The new year commenced with a significant blow to Orbit Chain, a South Korean cross-chain bridging project, which lost over $80 million in assets due to a compromising bridge hack. It’s essential to distinguish Orbit Chain from Orbiter Finance, an Ethereum-based bridge sharing a similar name.

According to a researcher using the pseudonym officer_cia, the attacker successfully accessed seven of the ten multisig signers, leading to a staggering loss of $81.5 million. Multisig, designed to require multiple private keyholders for transaction validation, aims to prevent single-party control over a wallet’s assets.

Primarily, the stolen funds comprised stablecoins, with $30 million in USDT, $10 million in USDC, and $10 million in DAI. Additionally, approximately 231 WBTC ($10 million) and 9,500 ETH ($21.5 million) were part of the stolen assets.

Ongoing Investigation and Preventive Measures

The hacker utilized an intermediary address to route the stolen funds through a cryptocurrency mixer, complicating the tracking process. Orbit Chain’s team swiftly reached out to cryptocurrency exchanges, urging them to freeze the stolen assets. Simultaneously, they’ve engaged with law enforcement agencies to trace the missing funds.

The project has issued warnings to dissuade users from participating in reimbursement claims circulating amidst the chaos of the hack.

Unsecured Infrastructure and Previous Incidents

This unfortunate incident involving Orbit Bridge isn’t the first security breach connected to Ozys, the South Korean blockchain development company behind the project. Metamask’s Lead Product Manager, Taylor Monahan, highlighted that KlaySwap and Belt Finance, other Ozys creations, faced similar breaches in recent years.

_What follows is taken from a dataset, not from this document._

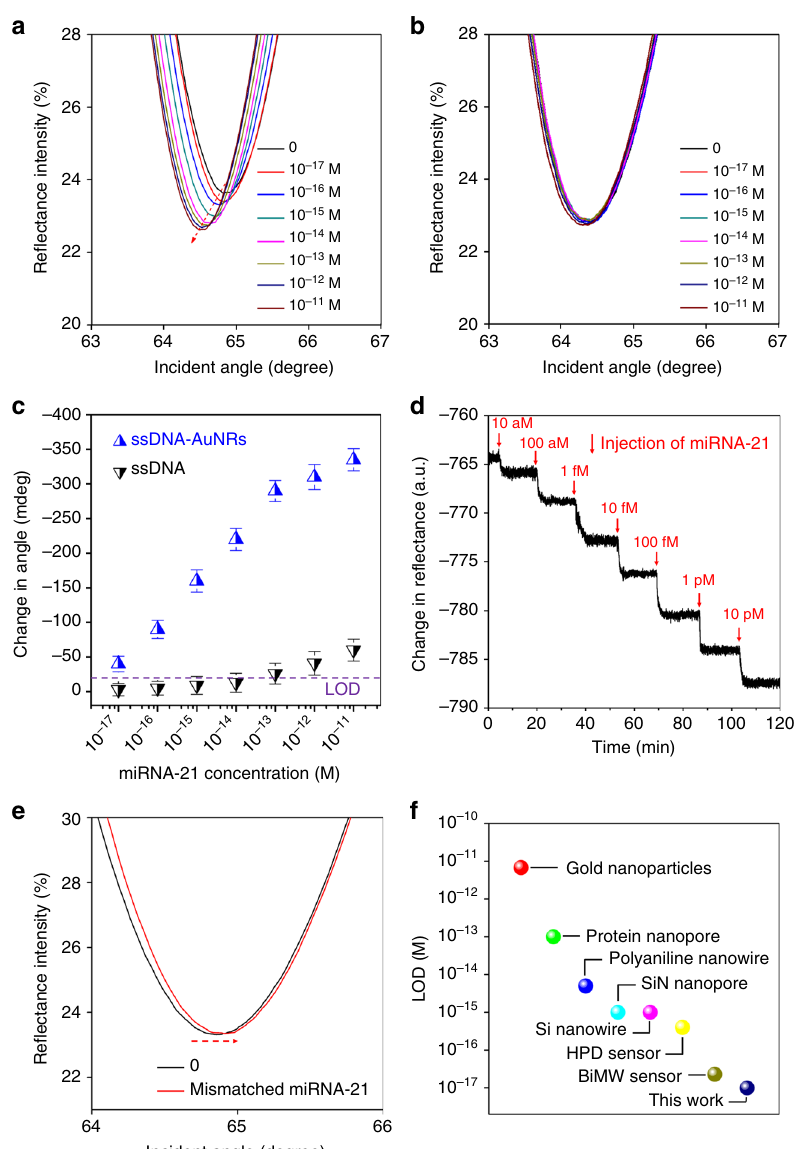
Fig. 5 Sensing miRNA-21 using an antimonene SPR sensor. a SPR spectra with miRNA-21 concentrations ranging from 10 − 17 to 10 − 11 M using AuNRs ampli fi cation. The arrow denotes the shift in the SPR angle. b SPR spectra with miRNA-21 concentrations ranging from 10 − 17 to 10 − 11 M without AuNRs. c The relationship between the SPR angle and miRNA concentration. Each point corresponds to the SPR angle shift with the indicated miRNA concentration. All error bars is the standard error of SPR angle shift from fi ve data points. d The real-time SPR response of ssDNA-AuNR desorption from the antimonene surface. e The SPR curve change of miRNA-21 contained one mismatched nucleobase (red line). f Comparison of the LOD of the antimonene miRNA SPR sensor with that of state-of-the-art sensors (Sb) powder at an initial concentration of 30mg mL − 1 was dispersed in a glass vial We used the vdW-optB86b functional to properly take into account the long-range van der Waals interactions 56 . containing ethanol. Subsequently, the Sb powder solution was sonicated for 1h in FDTD simulation . The near- fi eld distribution of AuNRs on gold fi lm under a 632.8 nm incident laser was simulated by the FDTD method. To model the AuNRs on a gold fi lm, the FDTD method was used with antisymmetric and symmetric boundary conditions at the x – y axis and z – y axis, respectively. The propagation of the plane waves was directed along 45° from the x axis. For all simulations, the parameters of the AuNRs nanostructures were set according to the average sizes (70 nm) measured from the experimental results. The mesh size was 1nm. The electromagnetic fi eld distribution of the Au nanorod was calculated at incident light wavelengths of 632.8 nm. The refractive index of Au used for the simulation was taken from the source program. Synthesis of antimonene nanosheets . The antimonene nanosheets were pre- pared by probe-sonication liquid-phase exfoliation in ethanol. Pulverized antimony NATURE COMMUNICATIONS| (2019) 10:28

Belt Finance witnessed a loss of approximately $6 million in May 2021, followed by a potential $60 million at risk in August 2021. KlaySwap experienced a drain of nearly $2 million in February 2022. These incidents underscore the vulnerability of Ozys’ infrastructure, calling for vital lessons to be learned from past mistakes.

Also Read: Crypto Scams and Hacks Drain $2 Billion in 2023

Multisig Vulnerabilities and Previous Exploits

Private key compromise has been a recurrent theme in several major exploits within the crypto space. Notably, the Ronin Bridge hack in March 2022 resulted in the draining of $625 million due to a similar issue.

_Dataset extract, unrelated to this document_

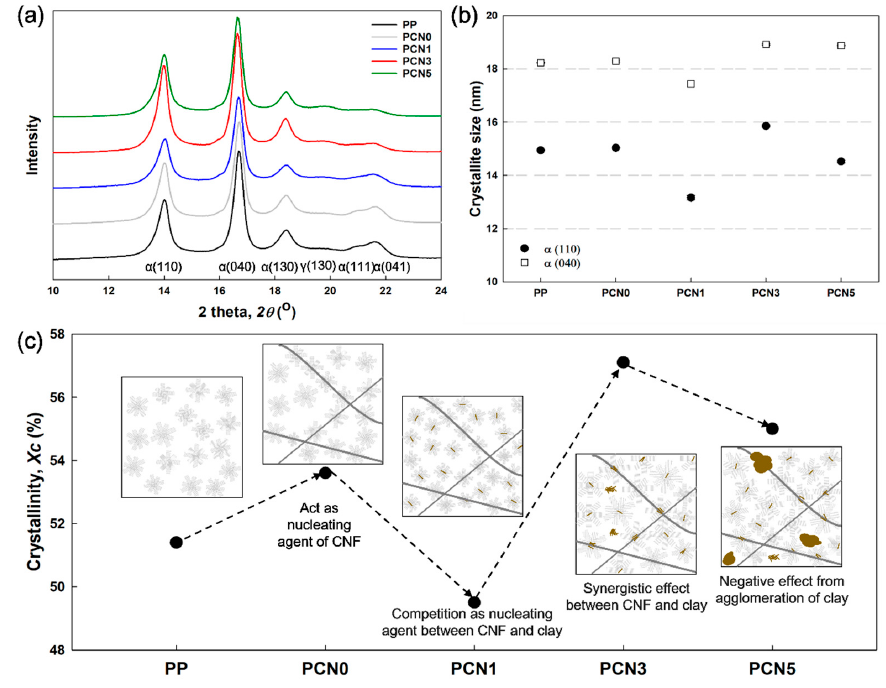
Figure 8. ( a ) XRD spectra of PP, PP / CNF, and PP / CNF / nanoclay nanocomposites in high 2 θ range; ( b ) calculated crystallite size based on the XRD spectra; ( c ) Xc and predictable morphology structures. Table 4. Mechanical properties of PP, PP / CNF, and PP / CNF / nanoclay nanocomposites.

According to Quantstamp, a leading Web3 security firm, “compromised keys were the biggest threat of 2023.” Certik’s recent analysis revealed that private key compromises accounted for a significant portion of security incidents, totalling $880 million across 47 cases in 2023.

Learning from these incidents becomes crucial for projects to enhance their security measures and safeguard user trust. Taylor Monahan stressed the importance of sharing lessons learned to prevent similar breaches in the future.